The converted sonnets, along with DNA codings of Martin Luther King’s ‘I Have a Dream’ speech and the famous double helix paper by Francis Crick and James Watson, were sent to Agilent, a US firm that makes physical strands of DNA for researchers. The test tube Goldman and Birney got back held just a speck of DNA, but running it through a gene sequencing machine, the researchers were able to read the files again. This parallels work by George Church (Harvard University), who last year preserved his own book Regenesis via DNA storage.

The differences between DNA and conventional storage are striking. From the paper in Nature (thanks to Eric Davis for passing along a copy):

The DNA-based storage medium has different properties from traditional tape- or disk-based storage.As DNA is the basis of life on Earth, methods for manipulating, storing and reading it will remain the subject of continual technological innovation.As with any storage system, a large-scale DNA archive would need stable DNA management and physical indexing of depositions.But whereas current digital schemes for archiving require active and continuing maintenance and regular transferring between storage media, the DNA-based storage medium requires no active maintenance other than a cold, dry and dark environment (such as the Global Crop Diversity Trust’s Svalbard Global Seed Vault, which has no permanent on-site staff) yet remains viable for thousands of years even by conservative estimates.

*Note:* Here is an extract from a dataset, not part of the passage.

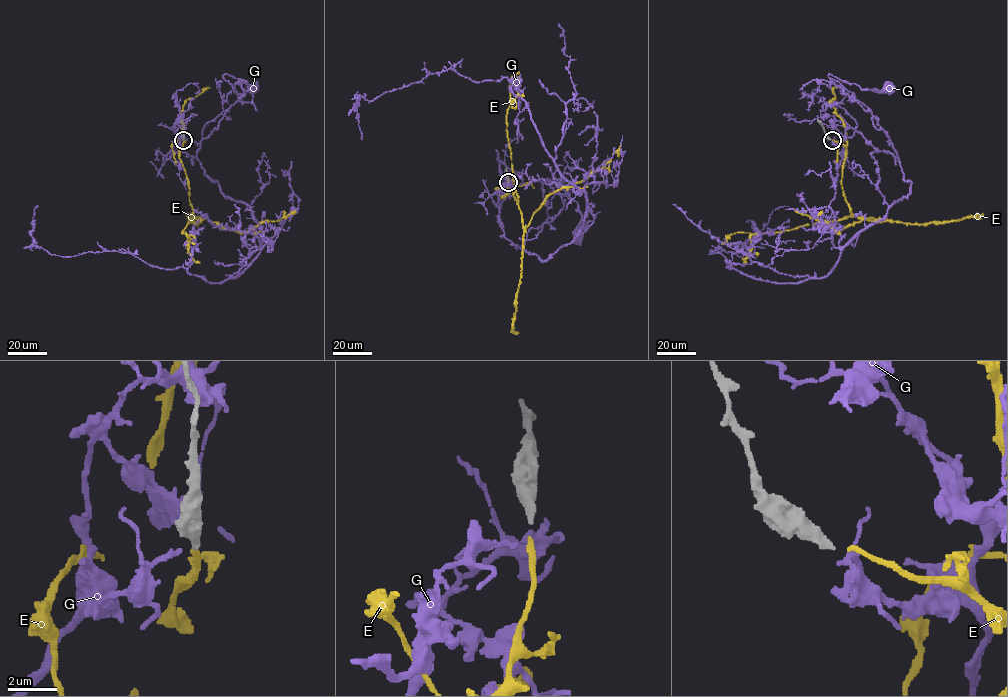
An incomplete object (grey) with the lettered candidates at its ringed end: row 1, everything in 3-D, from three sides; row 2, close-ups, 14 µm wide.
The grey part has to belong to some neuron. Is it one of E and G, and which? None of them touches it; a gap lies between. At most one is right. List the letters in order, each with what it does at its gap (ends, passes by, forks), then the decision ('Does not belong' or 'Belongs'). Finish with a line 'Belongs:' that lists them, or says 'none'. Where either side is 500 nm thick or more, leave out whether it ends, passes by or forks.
E: It ends there. Belongs
G: It ends there. Does not belong
Belongs: E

The paper goes on to describe DNA as ‘an excellent medium for the creation of copies of any archive for transportation, sharing or security.’ The problem today is the high cost of DNA production, but the trends are moving in the right direction. Couple this with DNA’s incredible storage possibilities — one of the Harvard researchers working with George Church estimates that the total of the world’s information could one day be stored in about four grams of the stuff — and you have a storage medium that could handle vast data-gathering projects like those that will spring from the next generation of telescope technology both here on Earth and aboard space platforms.

The paper is Goldman et al., “Towards practical, high-capacity, low-maintenance information storage in synthesized DNA,” Nature, published online 23 January 2013.